Taiwan has warned it will deem any Chinese incursion into its airspace as a “first strike” and vowed to take them seriously as the self-governing territory seeks to deter Beijing from changing its “status quo”.
Taiwan’s defence minister Chiu Kuo-cheng on Wednesday said the definition of a first strike has changed as China is violating its airspace with drones and fighter jets amid a recent spate of closer incursions.
Mr Chiu was replying to a question posed by a legislator who asked whether China’s aggressive stance had changed what Taiwan defined as a “first strike” which would necessitate a response. He replied with a “yes”.
“In the past, we said we won’t be the first to strike, which meant we won’t do it without them firing artillery shells or missiles etc, first,” Mr Chiu said.
“But now the definition has obviously changed, as China used means like drones. So we have adjusted and will view any crossing of aircraft or vessels as a first strike.”
He reiterated that China has “changed the status quo” of the Taiwan Strait and is “establishing a new normal”.
Tensions between Taiwan and China are ratcheting up and reached the highest point in decades after US House speaker Nancy Pelosi defied Chinese president Xi Jinping’s warning and visited the island in August.
The trip enraged China, which claims Taiwan is its breakaway province and opposes any engagement of Taiwanese officials with foreign governments.
As a retaliatory measure, China announced a large-scale military exercise in the Taiwan Strait by firing its first ballistic missiles over Taiwan and sending warplanes across the strait’s dividing line.
Taiwan has so far responded to incursions of its air defence identification zone by issuing warnings, scrambling jets and activating anti-air missile defences.
Taipei will react militarily if Chinese forces invade the 12-nautical-mile (22km) territorial line, according to unnamed Taiwanese officials quoted by Reuters in August.

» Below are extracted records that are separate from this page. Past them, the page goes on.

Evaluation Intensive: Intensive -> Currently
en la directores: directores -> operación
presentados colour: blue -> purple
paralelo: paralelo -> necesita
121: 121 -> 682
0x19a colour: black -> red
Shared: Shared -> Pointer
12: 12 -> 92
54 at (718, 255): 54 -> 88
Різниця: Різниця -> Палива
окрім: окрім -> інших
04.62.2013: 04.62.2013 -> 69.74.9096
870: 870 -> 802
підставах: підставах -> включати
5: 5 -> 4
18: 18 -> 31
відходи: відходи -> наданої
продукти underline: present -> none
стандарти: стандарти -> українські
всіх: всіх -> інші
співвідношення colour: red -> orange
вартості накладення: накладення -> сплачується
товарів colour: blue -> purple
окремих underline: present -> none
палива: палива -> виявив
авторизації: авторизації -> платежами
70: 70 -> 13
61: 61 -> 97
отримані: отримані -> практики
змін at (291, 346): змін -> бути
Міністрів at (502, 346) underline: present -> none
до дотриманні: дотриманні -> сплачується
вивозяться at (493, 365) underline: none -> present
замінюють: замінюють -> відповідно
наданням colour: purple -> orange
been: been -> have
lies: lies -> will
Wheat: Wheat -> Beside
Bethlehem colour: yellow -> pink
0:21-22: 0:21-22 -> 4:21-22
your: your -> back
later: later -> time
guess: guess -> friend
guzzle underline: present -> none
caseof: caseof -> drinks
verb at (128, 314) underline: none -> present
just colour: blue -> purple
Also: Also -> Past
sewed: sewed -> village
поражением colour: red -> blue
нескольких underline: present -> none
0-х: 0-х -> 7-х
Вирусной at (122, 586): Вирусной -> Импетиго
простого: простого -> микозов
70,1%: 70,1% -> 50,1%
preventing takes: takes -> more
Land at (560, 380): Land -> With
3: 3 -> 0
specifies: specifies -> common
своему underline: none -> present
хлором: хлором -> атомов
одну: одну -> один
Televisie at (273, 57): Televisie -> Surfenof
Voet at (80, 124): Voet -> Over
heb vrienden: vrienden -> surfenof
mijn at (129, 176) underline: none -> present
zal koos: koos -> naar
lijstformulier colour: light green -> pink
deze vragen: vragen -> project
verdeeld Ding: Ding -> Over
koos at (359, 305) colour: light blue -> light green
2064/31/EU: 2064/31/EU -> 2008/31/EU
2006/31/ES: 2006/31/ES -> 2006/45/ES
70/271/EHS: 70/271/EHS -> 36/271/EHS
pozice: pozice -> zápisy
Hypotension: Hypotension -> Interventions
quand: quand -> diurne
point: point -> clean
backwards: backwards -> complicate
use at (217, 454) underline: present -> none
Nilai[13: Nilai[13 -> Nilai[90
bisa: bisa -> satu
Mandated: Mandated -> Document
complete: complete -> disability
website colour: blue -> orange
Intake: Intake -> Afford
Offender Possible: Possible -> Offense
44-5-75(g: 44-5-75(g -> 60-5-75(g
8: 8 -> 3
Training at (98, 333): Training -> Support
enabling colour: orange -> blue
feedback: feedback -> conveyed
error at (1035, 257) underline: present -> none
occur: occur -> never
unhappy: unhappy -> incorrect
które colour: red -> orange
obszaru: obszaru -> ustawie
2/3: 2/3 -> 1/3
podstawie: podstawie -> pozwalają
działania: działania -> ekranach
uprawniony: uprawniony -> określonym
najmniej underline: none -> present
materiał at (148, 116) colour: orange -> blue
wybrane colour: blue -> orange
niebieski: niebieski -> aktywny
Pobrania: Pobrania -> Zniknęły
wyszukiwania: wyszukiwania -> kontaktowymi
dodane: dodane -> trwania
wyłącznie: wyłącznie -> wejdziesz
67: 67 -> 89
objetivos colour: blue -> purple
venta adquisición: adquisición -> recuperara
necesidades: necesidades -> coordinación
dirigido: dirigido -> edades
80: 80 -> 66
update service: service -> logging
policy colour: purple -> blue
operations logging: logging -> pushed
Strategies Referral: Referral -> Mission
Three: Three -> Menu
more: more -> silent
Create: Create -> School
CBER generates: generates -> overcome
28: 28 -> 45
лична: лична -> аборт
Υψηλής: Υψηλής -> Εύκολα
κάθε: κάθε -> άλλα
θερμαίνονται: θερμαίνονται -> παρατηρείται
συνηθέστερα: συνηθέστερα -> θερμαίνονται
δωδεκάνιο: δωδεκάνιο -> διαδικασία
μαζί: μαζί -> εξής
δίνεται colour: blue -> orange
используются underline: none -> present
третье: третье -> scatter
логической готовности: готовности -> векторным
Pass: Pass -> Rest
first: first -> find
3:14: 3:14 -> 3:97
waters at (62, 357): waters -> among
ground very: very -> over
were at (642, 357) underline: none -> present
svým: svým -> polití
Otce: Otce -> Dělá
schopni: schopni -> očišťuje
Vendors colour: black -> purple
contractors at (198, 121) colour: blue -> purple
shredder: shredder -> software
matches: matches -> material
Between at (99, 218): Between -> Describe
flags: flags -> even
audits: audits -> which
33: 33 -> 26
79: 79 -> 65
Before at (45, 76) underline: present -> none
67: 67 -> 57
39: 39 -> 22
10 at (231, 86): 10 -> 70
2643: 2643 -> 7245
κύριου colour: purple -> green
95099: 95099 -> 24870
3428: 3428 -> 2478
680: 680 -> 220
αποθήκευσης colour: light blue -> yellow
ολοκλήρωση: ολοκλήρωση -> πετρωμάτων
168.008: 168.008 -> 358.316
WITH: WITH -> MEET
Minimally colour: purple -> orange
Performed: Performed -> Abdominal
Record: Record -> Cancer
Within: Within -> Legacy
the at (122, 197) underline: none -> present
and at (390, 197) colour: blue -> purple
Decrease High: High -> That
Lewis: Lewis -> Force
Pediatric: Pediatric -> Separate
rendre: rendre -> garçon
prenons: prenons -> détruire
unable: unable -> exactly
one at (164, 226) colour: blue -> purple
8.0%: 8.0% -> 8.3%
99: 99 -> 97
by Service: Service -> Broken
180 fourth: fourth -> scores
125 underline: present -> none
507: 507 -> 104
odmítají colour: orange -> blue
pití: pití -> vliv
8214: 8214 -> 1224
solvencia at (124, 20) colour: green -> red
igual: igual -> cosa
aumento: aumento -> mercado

So far, Chinese warships and aircrafts have not invaded the territorial line.
Responding to a question about recent drone flights over Taiwanese-controlled islands, Mr Chiu said its forces will destroy Chinese vessels crossing the line irrespective of a first strike.
“First strike or not, as long as any [Chinese] aircraft or vessel crosses the line, we will destroy it,” he said. “We have made the adjustment now.”
On 1 September, Taiwan shot down a civilian drone near Kinmen island in what it considers as Chinese grey zone warfare tactics, including “drone harassment”.
He said the growing frequency of such incursions has ruptured the concept of a median line, which was drafted by the US to prevent China from firing missiles over Taiwan into Japan’s exclusive economic zone. Beijing has long denied its existence.
He said Taiwan will “try our best to avoid a minor incident that could escalate the situation ... but if China continues with repeated actions, we will show our will.”